■ AIM OF THE TASK: Once you reach the line containing "Document page, 2400x1350 pixels." in the data below, restate each line word for word up to and including the one containing "text_box [1511, 300, 2251, 1040]".
Start of Block
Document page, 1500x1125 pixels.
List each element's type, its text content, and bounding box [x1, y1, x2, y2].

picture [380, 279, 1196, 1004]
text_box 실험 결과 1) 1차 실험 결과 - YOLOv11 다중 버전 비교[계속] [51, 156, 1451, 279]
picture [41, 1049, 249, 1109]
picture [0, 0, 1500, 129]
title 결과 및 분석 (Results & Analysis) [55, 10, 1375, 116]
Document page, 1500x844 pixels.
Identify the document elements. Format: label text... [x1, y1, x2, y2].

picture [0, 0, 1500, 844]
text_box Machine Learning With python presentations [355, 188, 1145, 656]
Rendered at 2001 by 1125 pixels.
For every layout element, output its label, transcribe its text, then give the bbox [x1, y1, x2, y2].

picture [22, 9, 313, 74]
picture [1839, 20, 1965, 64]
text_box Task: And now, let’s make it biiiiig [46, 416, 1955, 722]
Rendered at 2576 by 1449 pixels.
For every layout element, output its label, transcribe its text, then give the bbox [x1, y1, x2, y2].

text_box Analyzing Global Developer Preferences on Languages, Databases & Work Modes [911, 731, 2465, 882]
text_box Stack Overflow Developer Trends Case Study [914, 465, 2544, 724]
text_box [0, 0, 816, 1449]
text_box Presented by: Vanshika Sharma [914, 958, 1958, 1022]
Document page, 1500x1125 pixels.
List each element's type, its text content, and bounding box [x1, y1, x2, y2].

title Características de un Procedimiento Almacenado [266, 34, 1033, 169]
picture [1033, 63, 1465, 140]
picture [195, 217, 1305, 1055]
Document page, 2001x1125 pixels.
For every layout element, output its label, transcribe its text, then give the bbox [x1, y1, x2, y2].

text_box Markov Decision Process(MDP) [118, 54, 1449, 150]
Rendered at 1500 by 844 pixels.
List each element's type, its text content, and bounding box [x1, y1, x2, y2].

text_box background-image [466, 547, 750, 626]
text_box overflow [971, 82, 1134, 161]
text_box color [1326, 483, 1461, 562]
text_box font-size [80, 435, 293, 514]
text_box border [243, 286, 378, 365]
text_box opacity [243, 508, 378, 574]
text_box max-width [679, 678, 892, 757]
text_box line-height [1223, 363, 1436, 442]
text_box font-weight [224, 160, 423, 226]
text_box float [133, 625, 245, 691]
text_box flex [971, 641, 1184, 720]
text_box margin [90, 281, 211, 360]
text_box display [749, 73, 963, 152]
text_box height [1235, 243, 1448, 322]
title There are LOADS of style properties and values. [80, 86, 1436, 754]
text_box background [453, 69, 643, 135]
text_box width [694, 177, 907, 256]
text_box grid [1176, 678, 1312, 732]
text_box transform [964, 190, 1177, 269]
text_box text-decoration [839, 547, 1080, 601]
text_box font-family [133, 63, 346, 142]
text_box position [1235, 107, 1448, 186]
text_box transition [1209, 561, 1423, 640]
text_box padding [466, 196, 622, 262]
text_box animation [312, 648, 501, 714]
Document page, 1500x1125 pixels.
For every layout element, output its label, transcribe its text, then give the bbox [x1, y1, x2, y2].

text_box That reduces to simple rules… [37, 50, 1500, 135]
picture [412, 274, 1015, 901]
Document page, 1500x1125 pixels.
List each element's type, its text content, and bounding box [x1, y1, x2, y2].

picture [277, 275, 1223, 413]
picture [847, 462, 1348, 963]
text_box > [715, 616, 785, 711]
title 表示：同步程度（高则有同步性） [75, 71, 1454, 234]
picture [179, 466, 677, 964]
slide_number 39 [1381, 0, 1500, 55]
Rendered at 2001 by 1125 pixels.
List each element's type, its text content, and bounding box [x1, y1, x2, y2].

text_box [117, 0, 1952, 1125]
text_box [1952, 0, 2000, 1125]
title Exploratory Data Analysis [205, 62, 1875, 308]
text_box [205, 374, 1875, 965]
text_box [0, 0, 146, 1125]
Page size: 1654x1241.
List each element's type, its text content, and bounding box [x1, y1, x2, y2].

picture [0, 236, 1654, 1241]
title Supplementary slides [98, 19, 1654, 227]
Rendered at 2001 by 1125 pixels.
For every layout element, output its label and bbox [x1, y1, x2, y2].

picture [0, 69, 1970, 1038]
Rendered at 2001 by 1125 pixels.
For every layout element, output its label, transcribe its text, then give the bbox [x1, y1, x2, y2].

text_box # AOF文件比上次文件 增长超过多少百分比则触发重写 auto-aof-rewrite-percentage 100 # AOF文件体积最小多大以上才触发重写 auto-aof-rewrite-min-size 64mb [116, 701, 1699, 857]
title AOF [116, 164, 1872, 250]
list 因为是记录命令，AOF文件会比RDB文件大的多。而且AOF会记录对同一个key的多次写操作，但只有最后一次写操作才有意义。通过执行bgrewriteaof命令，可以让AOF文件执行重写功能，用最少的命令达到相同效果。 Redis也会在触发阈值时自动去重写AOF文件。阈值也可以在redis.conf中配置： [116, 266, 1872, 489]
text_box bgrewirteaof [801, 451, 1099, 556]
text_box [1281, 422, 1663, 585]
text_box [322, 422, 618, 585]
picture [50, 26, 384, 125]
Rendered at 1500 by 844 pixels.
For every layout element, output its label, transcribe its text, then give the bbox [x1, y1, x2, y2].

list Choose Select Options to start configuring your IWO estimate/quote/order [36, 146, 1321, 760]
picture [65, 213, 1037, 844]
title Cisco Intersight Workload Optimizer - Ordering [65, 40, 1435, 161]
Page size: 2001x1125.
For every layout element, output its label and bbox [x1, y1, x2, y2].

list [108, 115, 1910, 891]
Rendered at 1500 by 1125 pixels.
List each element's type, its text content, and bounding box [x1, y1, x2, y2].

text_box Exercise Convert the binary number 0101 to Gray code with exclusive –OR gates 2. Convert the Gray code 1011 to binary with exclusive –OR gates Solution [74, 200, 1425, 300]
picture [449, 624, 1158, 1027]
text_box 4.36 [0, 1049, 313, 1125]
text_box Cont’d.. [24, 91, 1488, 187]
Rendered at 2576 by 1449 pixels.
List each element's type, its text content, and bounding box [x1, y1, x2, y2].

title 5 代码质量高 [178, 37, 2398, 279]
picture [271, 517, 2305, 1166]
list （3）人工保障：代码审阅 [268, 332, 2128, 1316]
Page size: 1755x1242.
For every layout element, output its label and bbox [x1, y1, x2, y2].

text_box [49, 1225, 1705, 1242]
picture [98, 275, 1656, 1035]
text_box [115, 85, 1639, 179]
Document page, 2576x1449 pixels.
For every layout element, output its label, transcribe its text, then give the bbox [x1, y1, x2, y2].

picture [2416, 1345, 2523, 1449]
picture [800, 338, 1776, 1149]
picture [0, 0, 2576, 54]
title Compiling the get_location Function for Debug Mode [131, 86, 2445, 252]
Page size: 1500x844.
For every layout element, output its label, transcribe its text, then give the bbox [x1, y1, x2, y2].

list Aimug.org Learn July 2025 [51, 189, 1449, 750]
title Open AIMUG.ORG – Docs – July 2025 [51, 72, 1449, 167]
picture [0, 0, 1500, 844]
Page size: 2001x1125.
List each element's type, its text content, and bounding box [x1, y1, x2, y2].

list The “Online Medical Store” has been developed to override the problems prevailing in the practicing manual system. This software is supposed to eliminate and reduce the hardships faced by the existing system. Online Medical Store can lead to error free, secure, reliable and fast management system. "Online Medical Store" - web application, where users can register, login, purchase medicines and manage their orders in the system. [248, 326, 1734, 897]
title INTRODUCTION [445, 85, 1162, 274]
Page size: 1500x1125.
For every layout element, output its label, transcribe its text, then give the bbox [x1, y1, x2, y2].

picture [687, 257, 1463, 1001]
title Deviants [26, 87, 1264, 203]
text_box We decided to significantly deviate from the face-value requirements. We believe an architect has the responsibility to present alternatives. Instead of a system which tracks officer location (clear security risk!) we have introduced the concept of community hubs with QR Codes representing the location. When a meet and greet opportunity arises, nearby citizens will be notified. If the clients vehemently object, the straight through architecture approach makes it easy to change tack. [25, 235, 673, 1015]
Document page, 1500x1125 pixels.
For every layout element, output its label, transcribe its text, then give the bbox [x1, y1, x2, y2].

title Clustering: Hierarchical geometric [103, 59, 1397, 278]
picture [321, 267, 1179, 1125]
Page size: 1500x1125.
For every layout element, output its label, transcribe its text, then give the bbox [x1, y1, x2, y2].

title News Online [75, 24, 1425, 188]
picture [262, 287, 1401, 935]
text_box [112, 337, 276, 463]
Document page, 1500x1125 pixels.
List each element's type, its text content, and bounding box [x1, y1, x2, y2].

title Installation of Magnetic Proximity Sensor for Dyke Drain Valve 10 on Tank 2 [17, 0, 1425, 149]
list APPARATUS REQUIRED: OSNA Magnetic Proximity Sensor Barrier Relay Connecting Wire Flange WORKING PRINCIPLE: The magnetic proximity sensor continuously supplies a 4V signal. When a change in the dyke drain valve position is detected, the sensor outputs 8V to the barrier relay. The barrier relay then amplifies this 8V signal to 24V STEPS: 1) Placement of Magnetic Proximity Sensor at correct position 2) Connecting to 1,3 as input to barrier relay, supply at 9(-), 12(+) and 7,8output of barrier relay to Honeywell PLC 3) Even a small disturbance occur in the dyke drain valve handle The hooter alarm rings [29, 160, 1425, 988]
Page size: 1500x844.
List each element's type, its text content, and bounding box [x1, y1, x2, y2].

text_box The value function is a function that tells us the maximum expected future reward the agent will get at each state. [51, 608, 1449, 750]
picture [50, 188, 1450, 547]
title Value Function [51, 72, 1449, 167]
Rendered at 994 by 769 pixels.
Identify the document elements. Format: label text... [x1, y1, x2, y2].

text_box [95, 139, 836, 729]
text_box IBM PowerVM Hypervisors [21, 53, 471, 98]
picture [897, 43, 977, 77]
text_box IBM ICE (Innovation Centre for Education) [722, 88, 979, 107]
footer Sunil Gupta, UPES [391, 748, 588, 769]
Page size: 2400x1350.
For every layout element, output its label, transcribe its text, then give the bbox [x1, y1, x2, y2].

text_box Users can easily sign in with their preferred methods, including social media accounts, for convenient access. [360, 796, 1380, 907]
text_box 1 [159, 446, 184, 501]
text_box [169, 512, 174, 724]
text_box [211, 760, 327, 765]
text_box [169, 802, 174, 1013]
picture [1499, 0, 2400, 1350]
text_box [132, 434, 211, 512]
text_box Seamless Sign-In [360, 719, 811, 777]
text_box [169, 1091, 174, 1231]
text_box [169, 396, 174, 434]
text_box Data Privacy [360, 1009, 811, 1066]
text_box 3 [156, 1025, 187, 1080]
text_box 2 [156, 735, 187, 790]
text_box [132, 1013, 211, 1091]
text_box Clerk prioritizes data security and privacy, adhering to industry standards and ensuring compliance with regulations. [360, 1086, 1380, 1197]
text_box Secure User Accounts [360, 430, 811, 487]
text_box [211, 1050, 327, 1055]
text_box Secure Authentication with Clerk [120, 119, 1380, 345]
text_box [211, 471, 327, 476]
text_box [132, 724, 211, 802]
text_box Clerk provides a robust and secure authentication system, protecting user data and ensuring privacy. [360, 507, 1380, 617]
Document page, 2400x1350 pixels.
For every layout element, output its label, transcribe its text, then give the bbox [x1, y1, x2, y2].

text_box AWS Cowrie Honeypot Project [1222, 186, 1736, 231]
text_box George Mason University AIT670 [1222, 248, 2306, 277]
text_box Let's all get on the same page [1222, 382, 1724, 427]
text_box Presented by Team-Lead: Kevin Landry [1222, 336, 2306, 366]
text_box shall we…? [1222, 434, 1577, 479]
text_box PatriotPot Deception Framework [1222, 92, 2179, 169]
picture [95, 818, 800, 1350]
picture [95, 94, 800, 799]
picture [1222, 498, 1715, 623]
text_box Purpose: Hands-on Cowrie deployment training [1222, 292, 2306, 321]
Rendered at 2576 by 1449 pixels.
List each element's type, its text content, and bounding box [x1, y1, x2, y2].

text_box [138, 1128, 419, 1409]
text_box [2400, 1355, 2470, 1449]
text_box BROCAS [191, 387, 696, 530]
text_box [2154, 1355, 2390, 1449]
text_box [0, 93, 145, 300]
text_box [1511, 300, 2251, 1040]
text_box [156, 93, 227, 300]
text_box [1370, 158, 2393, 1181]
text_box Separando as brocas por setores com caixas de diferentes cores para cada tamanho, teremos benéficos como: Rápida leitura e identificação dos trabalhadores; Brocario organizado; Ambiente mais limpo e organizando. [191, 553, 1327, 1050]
End of Block
■ TASK OUTPUT:
Document page, 2400x1350 pixels.
For every layout element, output its label, transcribe its text, then give the bbox [x1, y1, x2, y2].

text_box AWS Cowrie Honeypot Project [1222, 186, 1736, 231]
text_box George Mason University AIT670 [1222, 248, 2306, 277]
text_box Let's all get on the same page [1222, 382, 1724, 427]
text_box Presented by Team-Lead: Kevin Landry [1222, 336, 2306, 366]
text_box shall we…? [1222, 434, 1577, 479]
text_box PatriotPot Deception Framework [1222, 92, 2179, 169]
picture [95, 818, 800, 1350]
picture [95, 94, 800, 799]
picture [1222, 498, 1715, 623]
text_box Purpose: Hands-on Cowrie deployment training [1222, 292, 2306, 321]
Rendered at 2576 by 1449 pixels.
List each element's type, its text content, and bounding box [x1, y1, x2, y2].

text_box [138, 1128, 419, 1409]
text_box [2400, 1355, 2470, 1449]
text_box BROCAS [191, 387, 696, 530]
text_box [2154, 1355, 2390, 1449]
text_box [0, 93, 145, 300]
text_box [1511, 300, 2251, 1040]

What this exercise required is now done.